Just like a merger or alliance may not be right for you, not every target will be.  The fact that a firm is available, that it’s the first one you find after a long search or that it’s asking you to merge doesn’t make them right for you.

Also, don’t underestimate culture.  It’s a difficult and, oftentimes, wrecking factor for merging firms in the same country.  It’s critical when dealing with a cross-border combination.  Your lifestyle will likely change.  You’ll probably change the benefits and burdens of independence and small size for the benefits and burdens of belonging to a global business.  You’ll have a foreign boss, you’ll have to report your financial performance to him/her (in Dollars, Pounds or Euros, at likely unfavorable exchange rates.)  You’ll have to work across time zones.  And you’ll have to treat (as you should) the firm’s Russian client with small, sporadic interests in your country as you treat your top local client.  This isn’t bad or good per se.  You just need to be aware of it and make sure that it’s right for you.

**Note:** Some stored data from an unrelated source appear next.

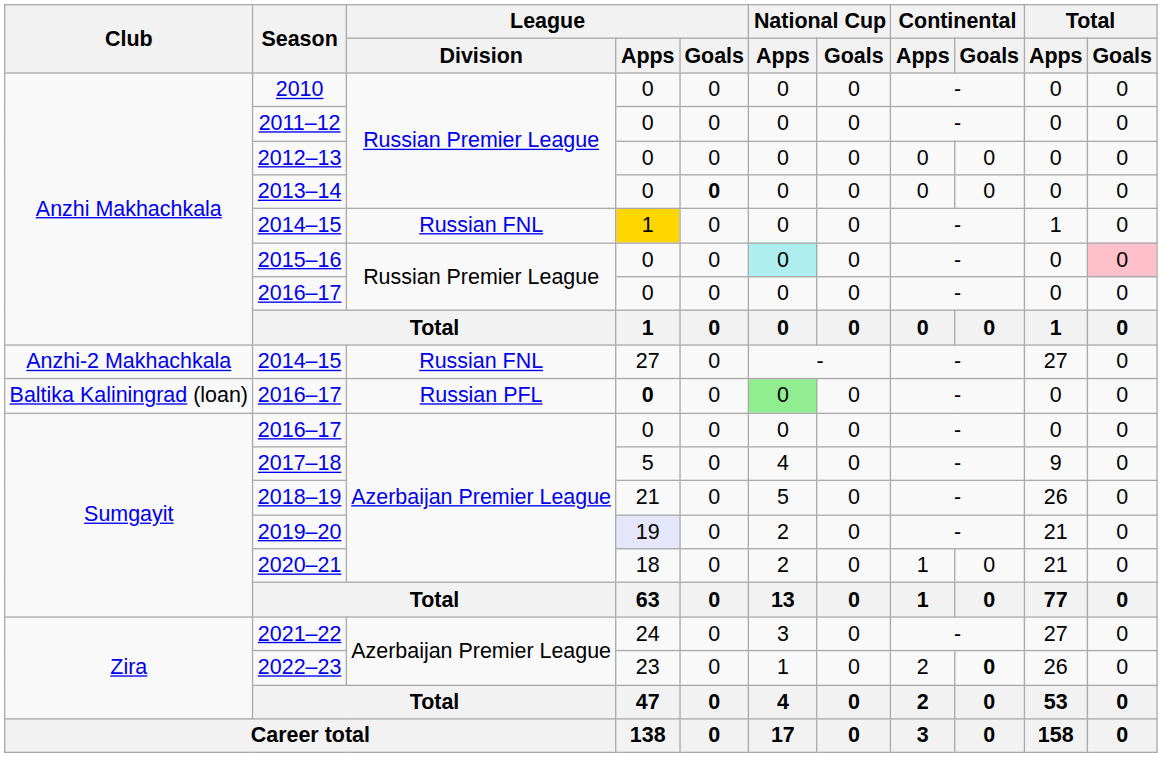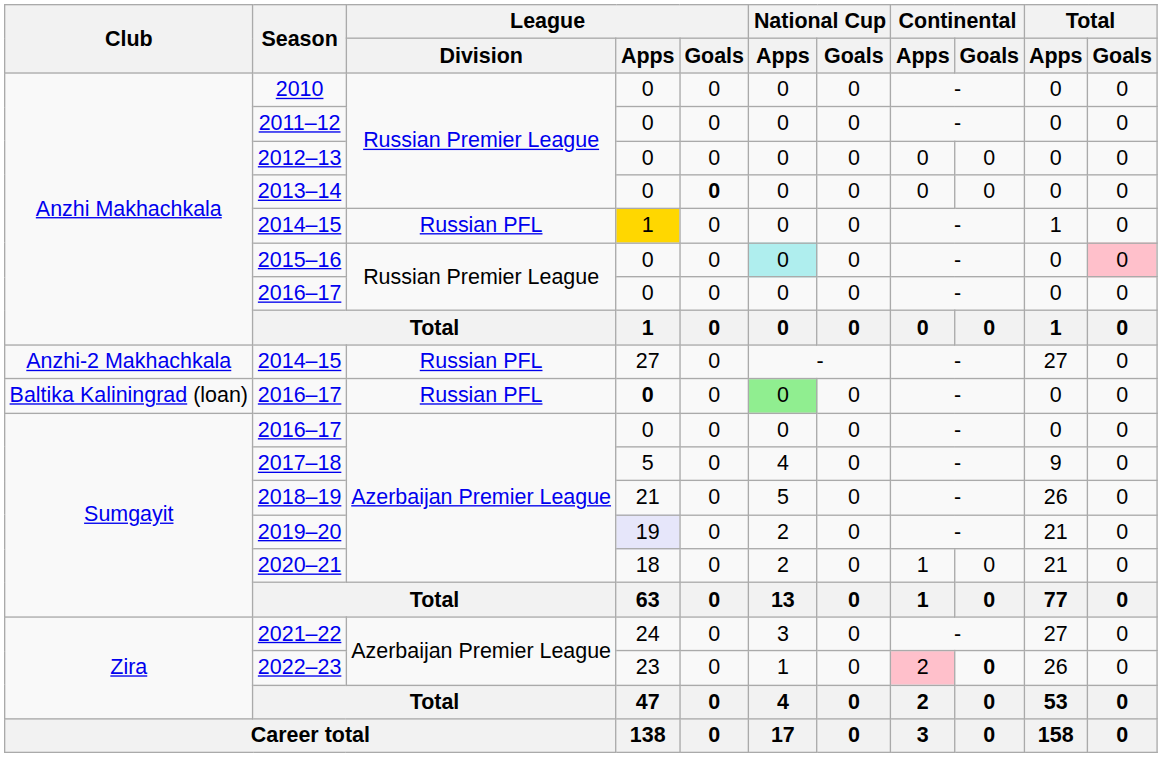Anzhi Makhachkala / 2014–15 | League / Division: Russian FNL -> Russian PFL
Anzhi-2 Makhachkala / 2014–15 | League / Division: Russian FNL -> Russian PFL
2022–23 | Continental / Apps: no background -> pink background
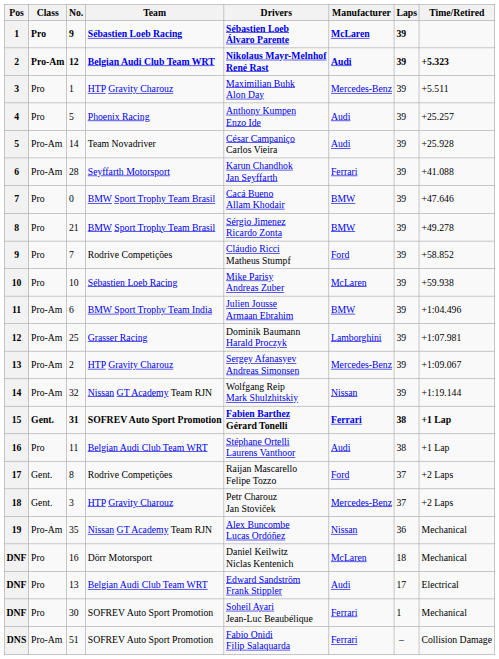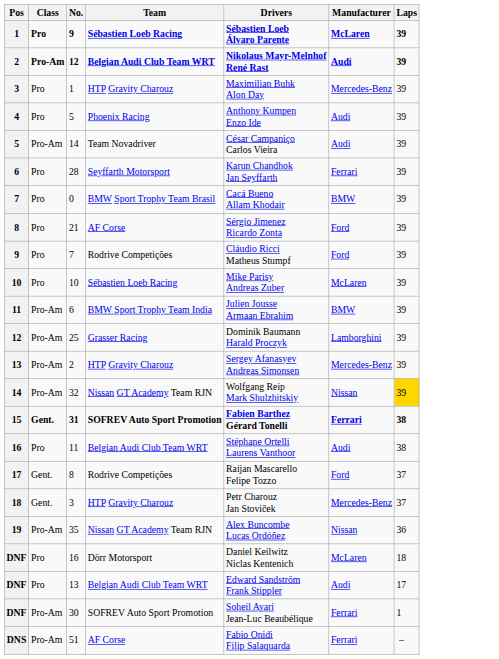- column: Time/Retired | +5.323 | +5.511 | +25.257 | +25.928 | +41.088 | +47.646 | +49.278 | +58.852 | +59.938 | +1:04.496 | +1:07.981 | +1:09.067 | +1:19.144 | +1 Lap | +1 Lap | +2 Laps | +2 Laps | Mechanical | Mechanical | Electrical | Mechanical | Collision Damage
28 | Class: Pro-Am -> Pro
21 | Team: BMW Sport Trophy Team Brasil -> AF Corse
21 | Manufacturer: BMW -> Ford
32 | Laps: no background -> gold background
30 | Class: Pro -> Pro-Am
51 | Team: SOFREV Auto Sport Promotion -> AF Corse
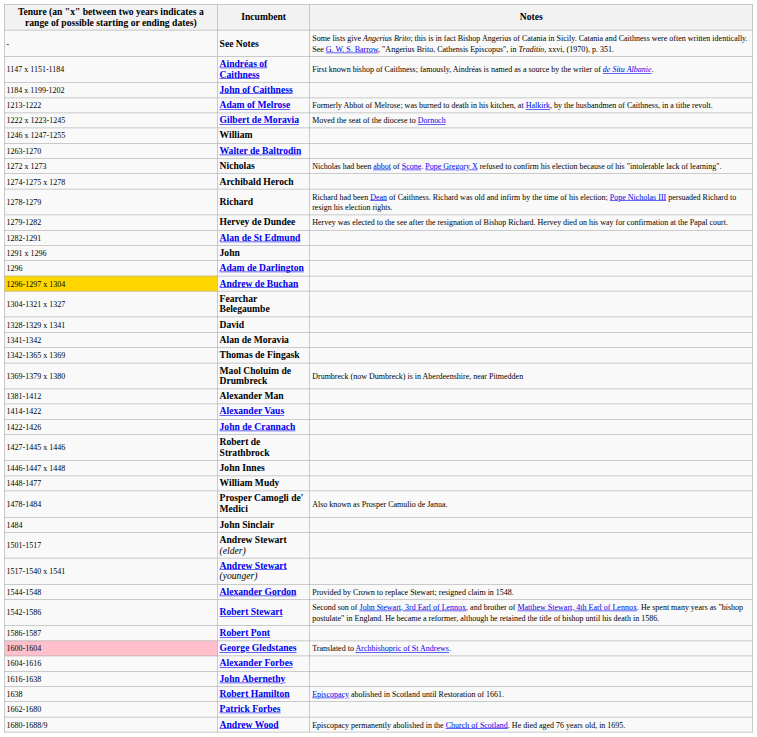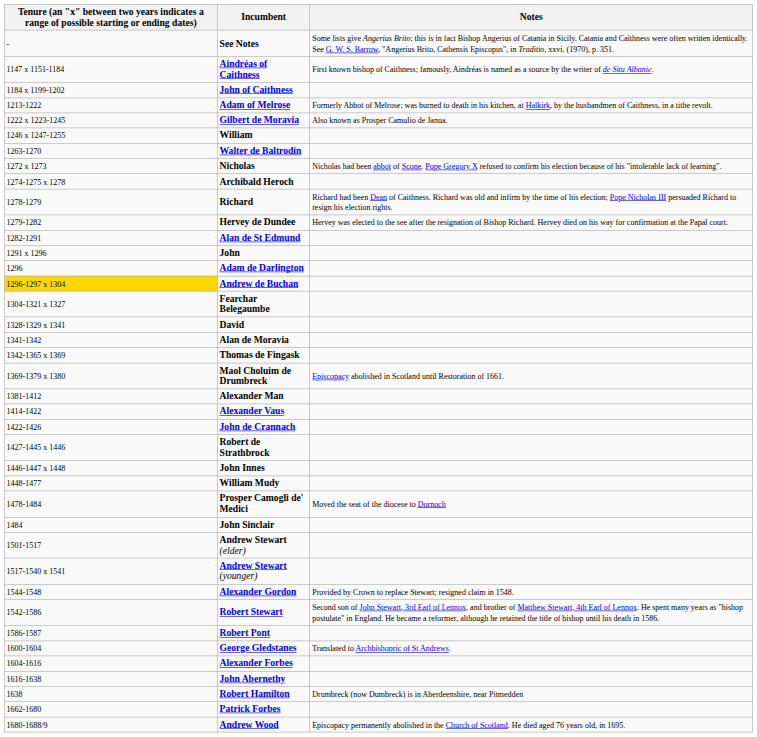Gilbert de Moravia | Notes: Moved the seat of the diocese to Dornoch -> Also known as Prosper Camulio de Janua.
Maol Choluim de Drumbreck | Notes: Drumbreck (now Dumbreck) is in Aberdeenshire, near Pitmedden -> Episcopacy abolished in Scotland until Restoration of 1661.
Prosper Camogli de' Medici | Notes: Also known as Prosper Camulio de Janua. -> Moved the seat of the diocese to Dornoch
George Gledstanes | column 1: pink background -> no background
Robert Hamilton | Notes: Episcopacy abolished in Scotland until Restoration of 1661. -> Drumbreck (now Dumbreck) is in Aberdeenshire, near Pitmedden
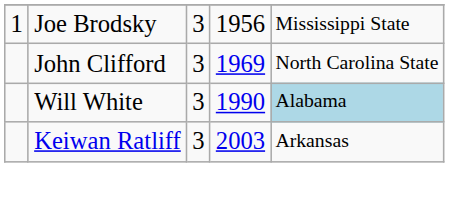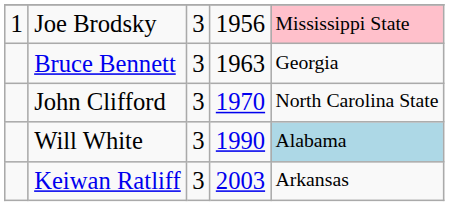Joe Brodsky | column 5: no background -> pink background
+ row: Bruce Bennett | 3 | 1963 | Georgia
John Clifford | column 4: 1969 -> 1970
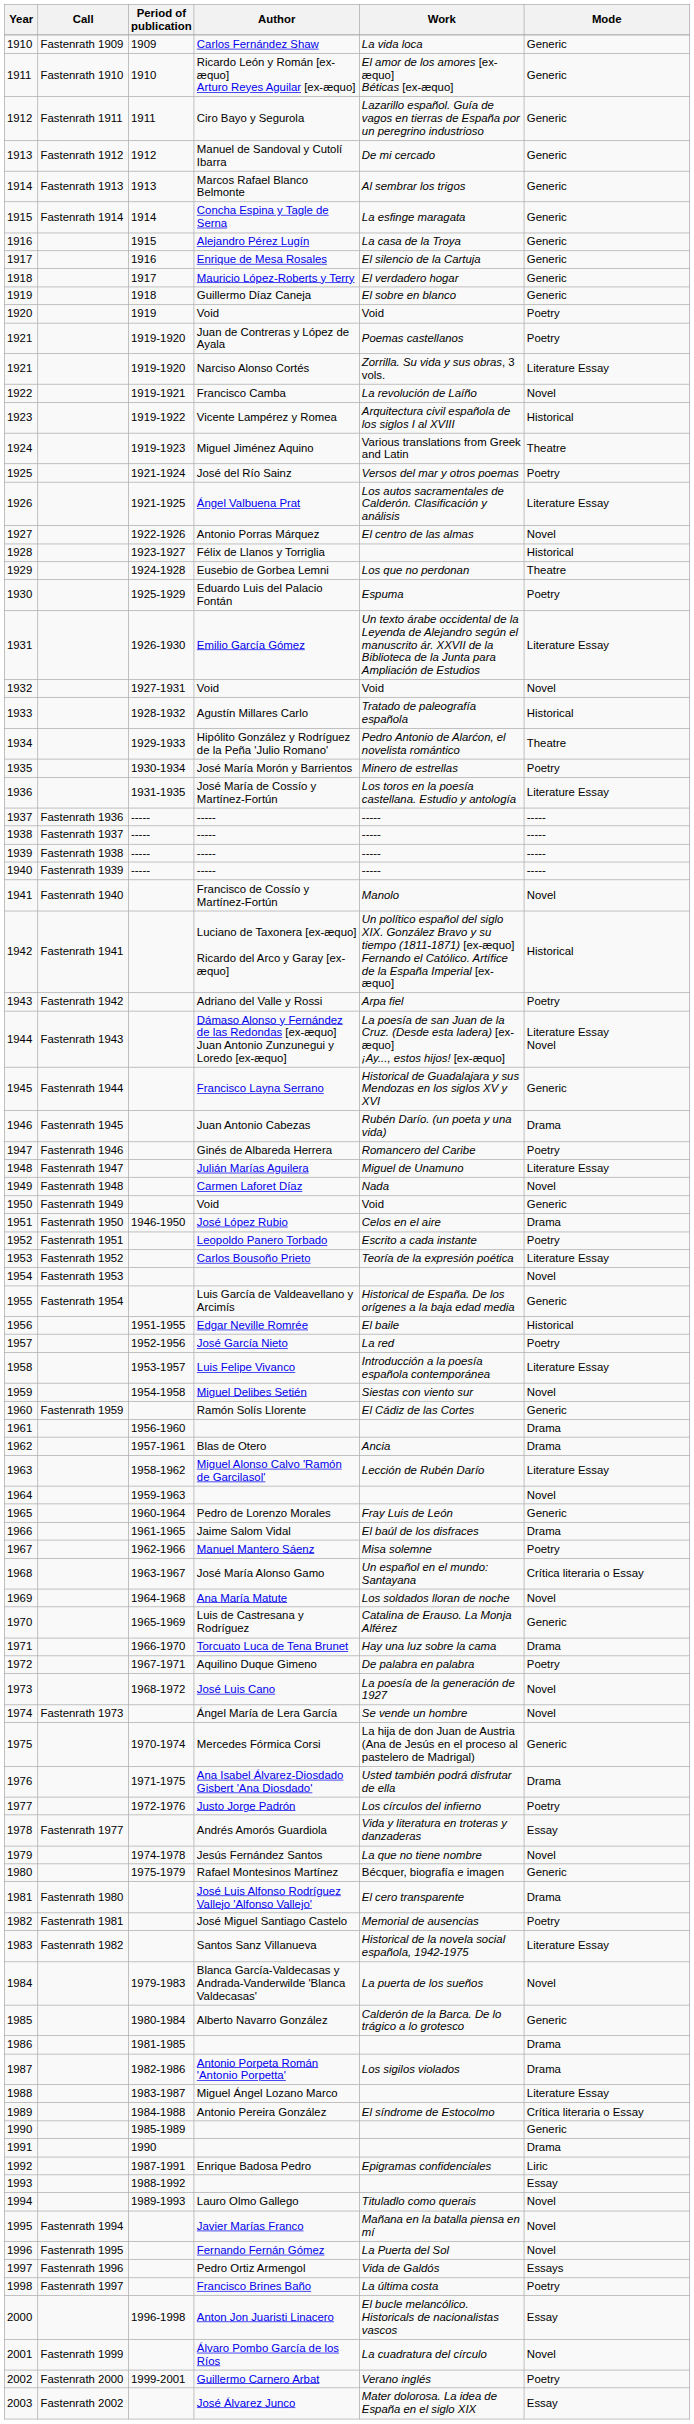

You should also use the framework you come up with to negotiate a solid merger or alliance agreement.  The success of your plan will largely depend on it.  For example, if you’re joining a global player, the way you negotiate your integration into the firm will likely make a huge difference.

  • Fortune favors those who act: implement

Many of the promises of mergers and alliances fail to materialize because of poor implementation.  It’s not enough to have a plan or a good merger agreement.  You must have the leadership and the right systems to ensure that what’s on paper gets done.

Our research shows that one of clients’ main concerns with mergers and alliances is patchy quality.  Therefore, you should focus on ensuring standardized quality across offices and teams of the merged firm.  You should convince your clients that you have the best team in your practice areas and that you work as one firm.

These five steps (1 – recognizing the ground; 2 – taking a stand; 3 – thinking, not feeling; 4 – proceeding with caution; and 5 – acting) seek to provide a deliberate, patient, methodical process for approaching mergers and alliances.  Using them will likely spare you many headaches in the future.